Another source differentiates light and heavy comments on the hydrocarbon structure, but offers a less precise dividing line:
Light is a mixture consisting mainly of straight – chained and cyclic aliphatic hydrocarbons having from five to six carbon atoms per molecule.
Heavy is a mixture consisting mainly of straight – chained and cyclic aliphatic hydrocarbons having from seven to nine carbon atoms per molecule.
Both of these are useful definitions, but they are incompatible with one another and the latter does not provide for mixes containing both six and seven carbon atoms per molecule. These terms are also sufficiently broad that they are not widely useful.
Naphtha is used mainly as a precursor to other chemicals. The single largest use is the industrial production of Phthalic Anhydried, although more Phthalic Anhydride (C6H4(CO)2O) is made from O–Xylene (C6H4(CH3)2).
Heavy crude oil dilution:
Naphtha is used to dilute heavy crude oil to reduce its viscosity and enable/facilitate transport; undiluted heavy crude cannot normally be transported by pipeline, and may also be difficult to pump onto oil tankers. Other common dilatants include natural gas condensate and light crude. However, naphtha is a particularly efficient dilutant and can be recycled from diluted heavy crude after transport and processing. The importance of oil dilutants has increased as global production of lighter crude oils has fallen and shifted to exploitation of heavier reserves.
Light naphtha is used as a fuel in some commercial applications. One notable example is wick – based cigarette lighters, such as the Zippo, which draw “lighter fluid” – naphtha – into a wick from a reservoir to be ignited using the flint and wheel.

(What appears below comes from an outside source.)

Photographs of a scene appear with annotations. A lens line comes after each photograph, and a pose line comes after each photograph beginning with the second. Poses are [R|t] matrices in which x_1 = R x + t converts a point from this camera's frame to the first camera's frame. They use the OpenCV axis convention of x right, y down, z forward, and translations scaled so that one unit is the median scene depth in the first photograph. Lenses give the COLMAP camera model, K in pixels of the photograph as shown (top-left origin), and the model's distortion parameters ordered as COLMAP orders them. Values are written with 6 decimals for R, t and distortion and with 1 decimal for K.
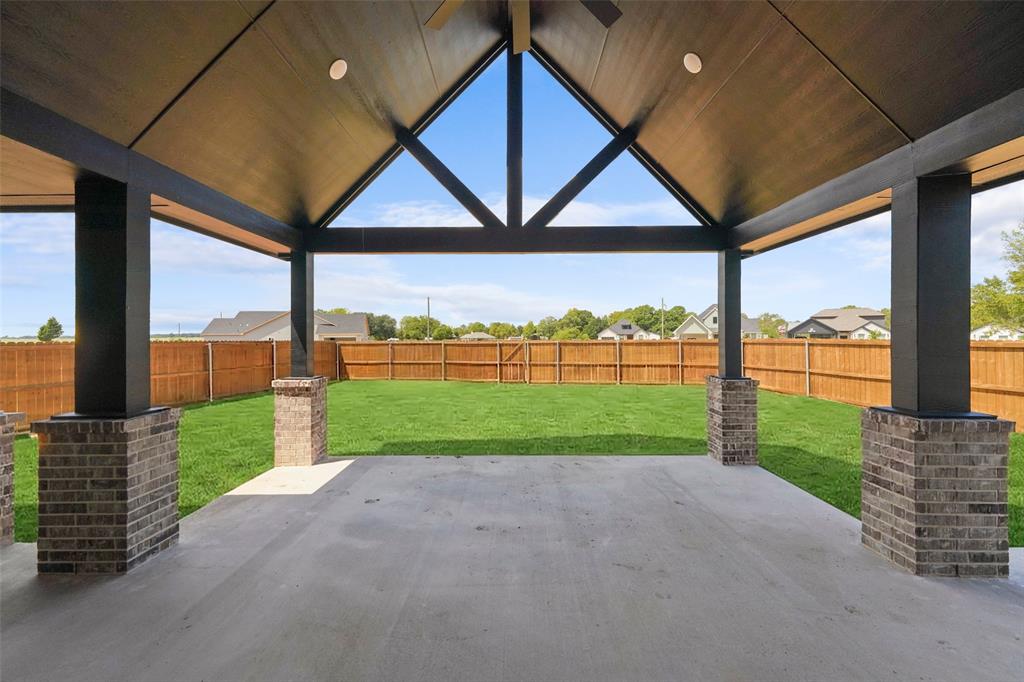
lens RADIAL K [[409.2, 0, 512.4], [0, 409.2, 337.6], [0, 0, 1]] dist [-0.000071, -0.000003]
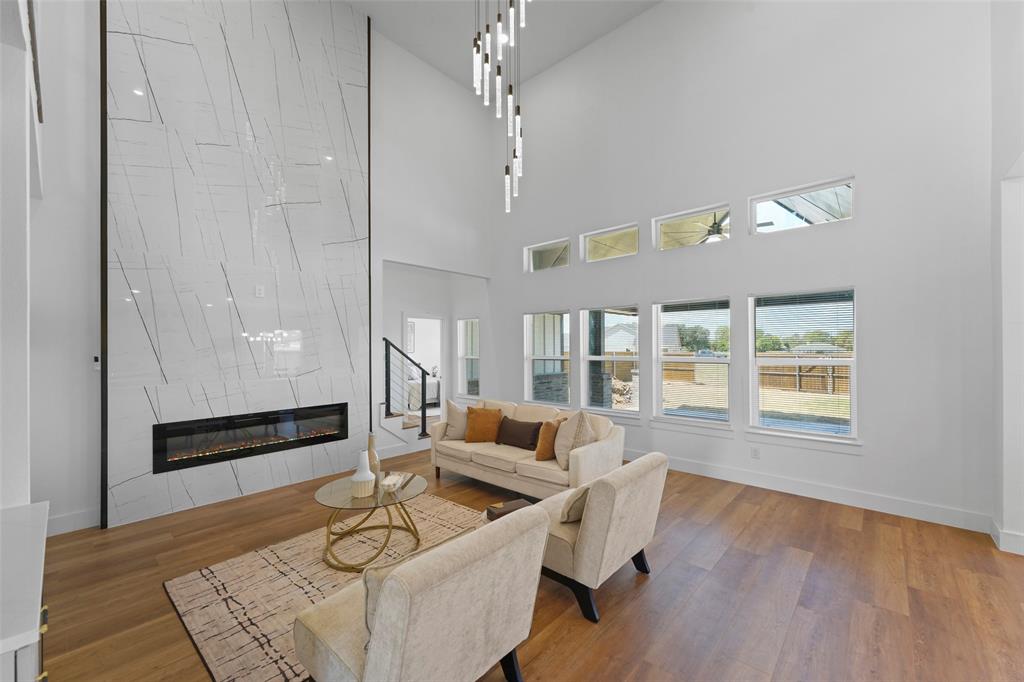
lens RADIAL K [[409.2, 0, 511.2], [0, 409.2, 345.2], [0, 0, 1]] dist [-0.000071, -0.000003]
pose [[0.745524, -0.001852, -0.666476, 0.128830], [-0.003576, 0.999971, -0.006778, -0.007719], [0.666469, 0.007436, 0.745495, -0.384336]]
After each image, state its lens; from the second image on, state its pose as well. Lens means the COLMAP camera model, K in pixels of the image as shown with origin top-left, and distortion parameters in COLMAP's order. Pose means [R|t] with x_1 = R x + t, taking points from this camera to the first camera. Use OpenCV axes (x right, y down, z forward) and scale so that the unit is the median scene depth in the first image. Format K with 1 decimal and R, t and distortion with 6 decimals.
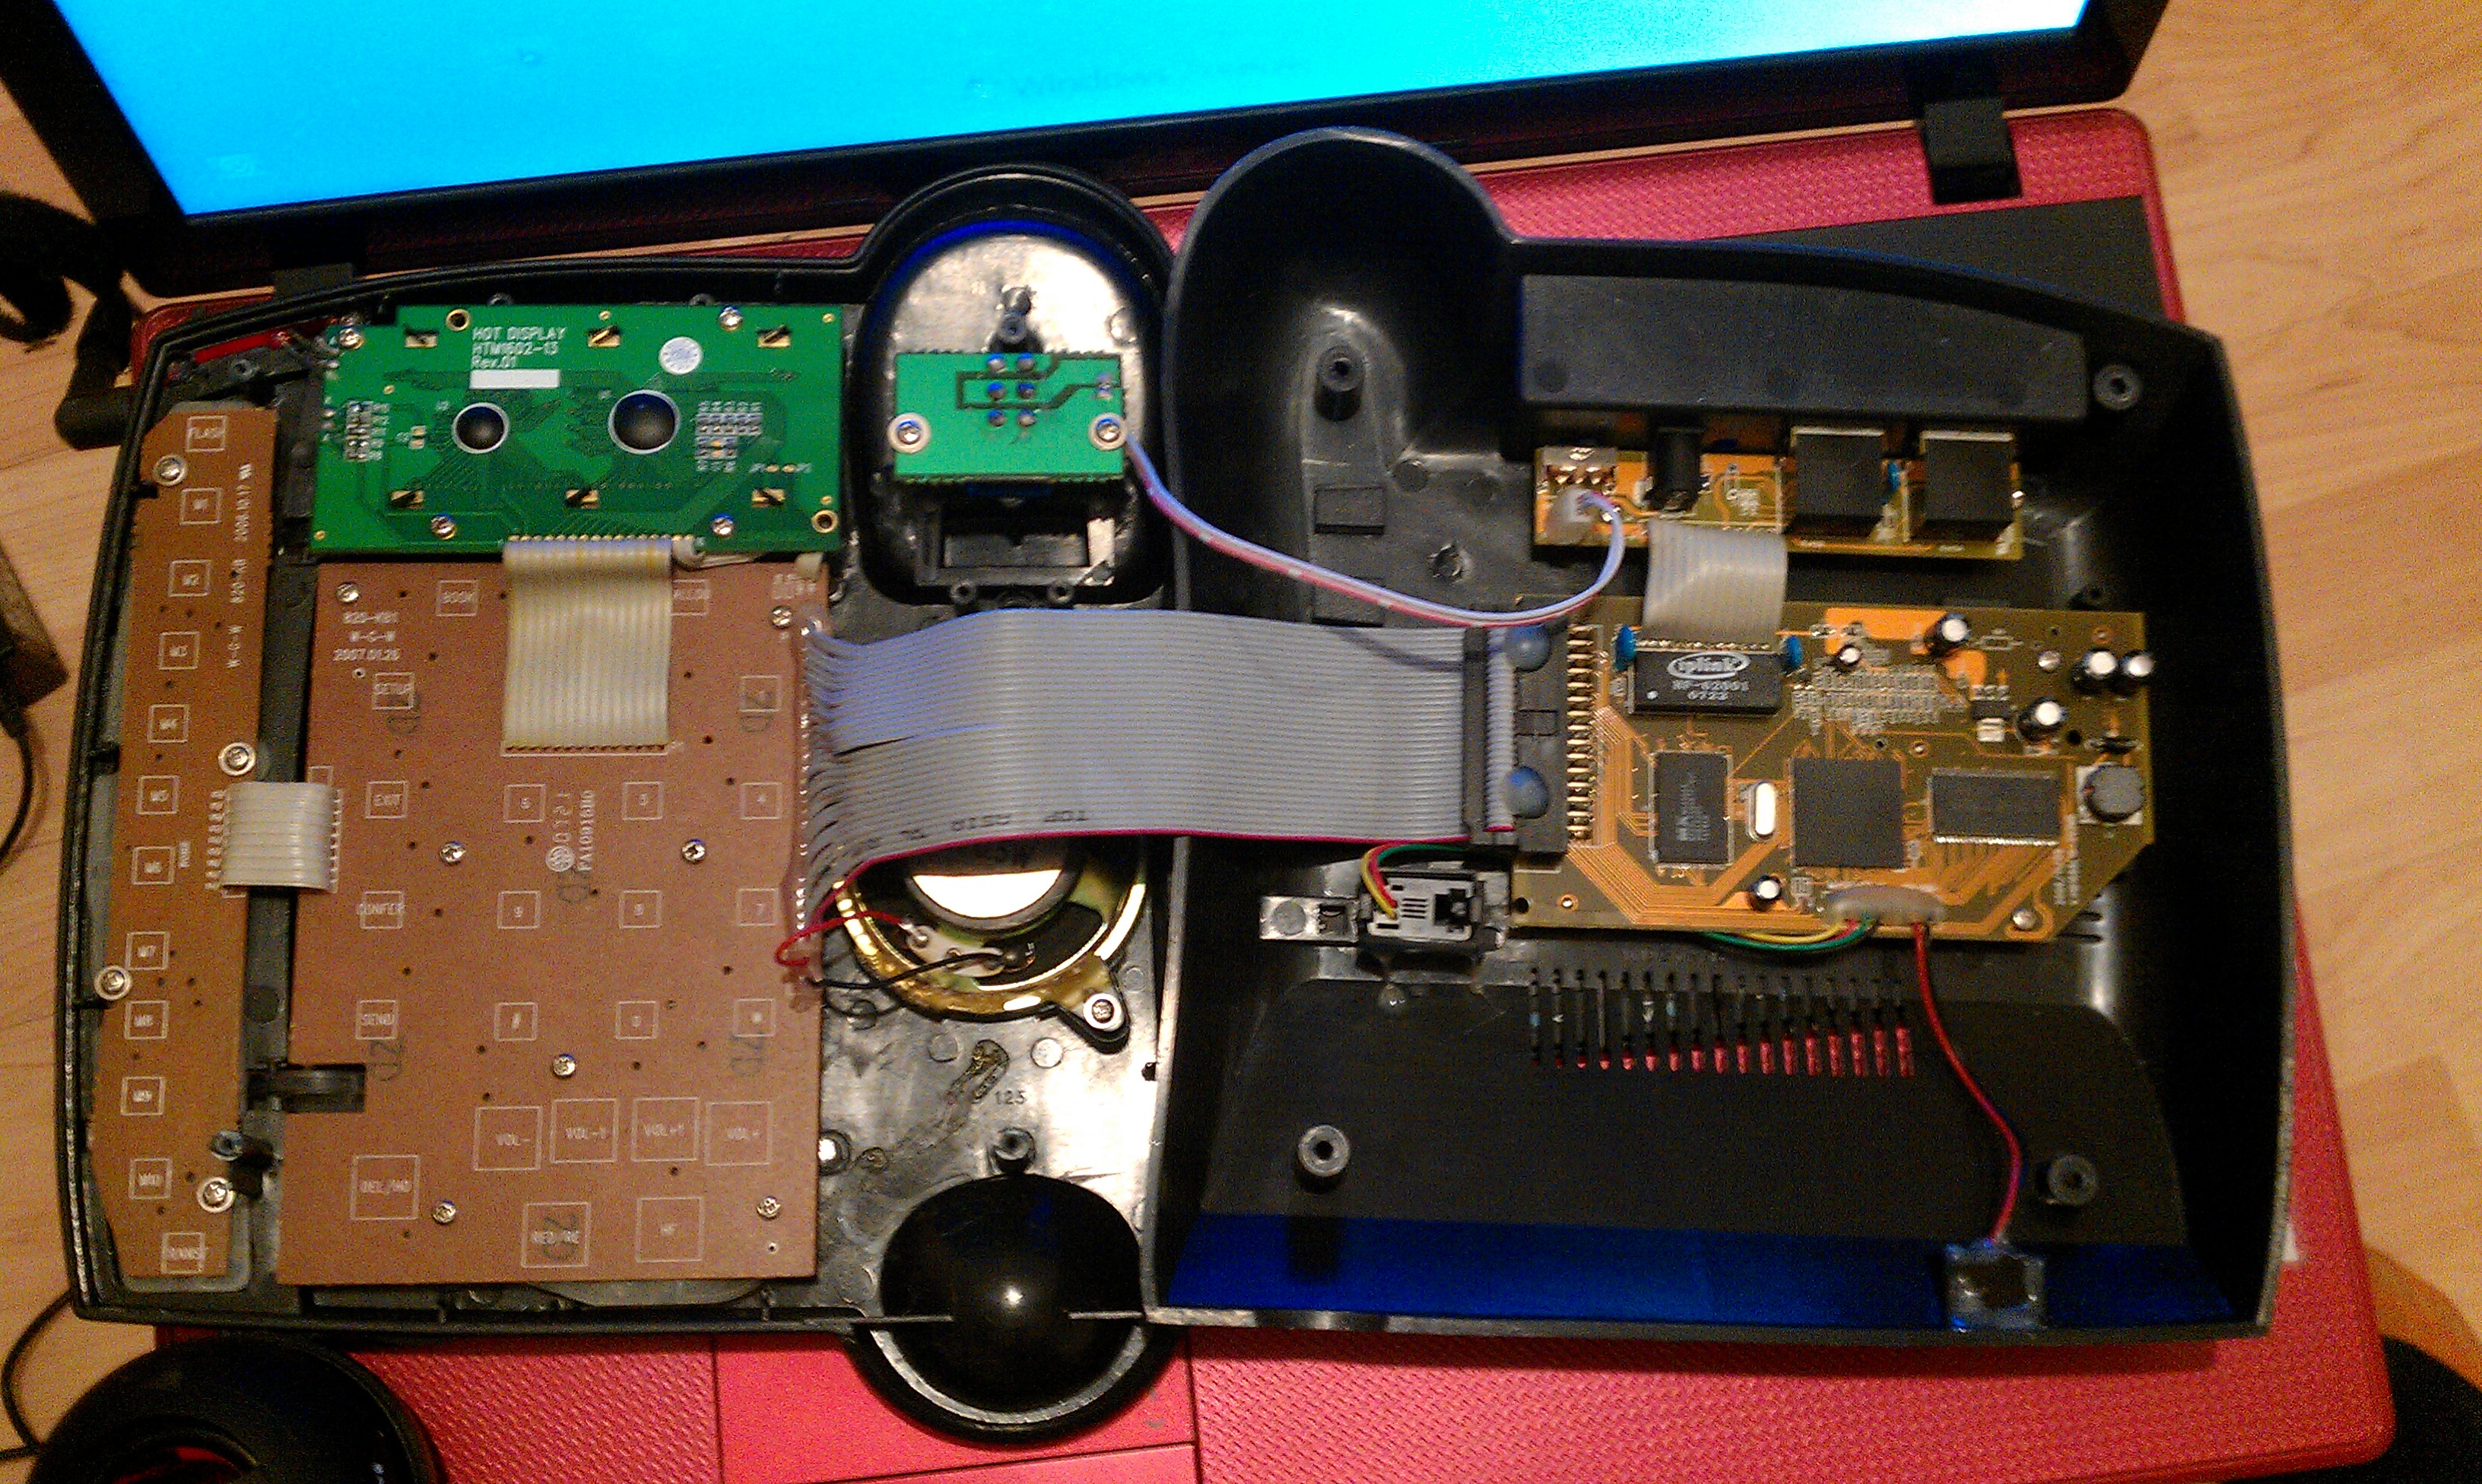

It is also a fuel for camping stoves and oil lanterns, known as “white gas”, where naphtha’s low boiling point making it easy to ignite. Naphtha is sometimes preferred over kerosene due to a lower incidence of fuel line clogging.
Naphtha is a crucial component in the production of plastics.
Wetting agent and Surfactant:
Alkylnaphthalene Sulfonates (ANS) are used in many industrial applications as non detergent wetting agents that effectively disperse colloidal systems in aqueous media. The major commercial applications are in the agricultural chemical industry, which uses ANS for Wet–able Powder and Wet–able Granular (Dry Flow–able) formulations, and the textile and fabric industry, which utilizes the wetting and de–foaming properties of ANS for bleaching and dyeing operations.
As a “Fumigant”:
It has been used as a household fumigant. It was once the primary ingredient in “Mothballs”, although its use has largely been replaced in favour of alternatives such as 1,4–Dichlorobenzene (C6H4Cl2). In a sealed container containing pellets, Vapors build up to levels toxic to both the adult and larval forms of many moths that attack textiles. Other fumigant uses include use in the soil as a “Fumigant Pesticide”, in attic spaces to repel animals and insects, and in museum storage–drawers and cupboards to protect the contents from attack by insect pests. It is a repellent to opossums.
It is used in Pyrotechnic special effects such as the generation of Black Smoke and Simulated Explosions. It is used to create artificial pores in the manufacture of high–porosity grinding wheels. In the past, it was administered orally to kill Parasitic Worms in Livestock. Its Alkyl Homologs are the major constituents of Creosote. It is also used in engineering to study heat transfer using Mass Sublimation.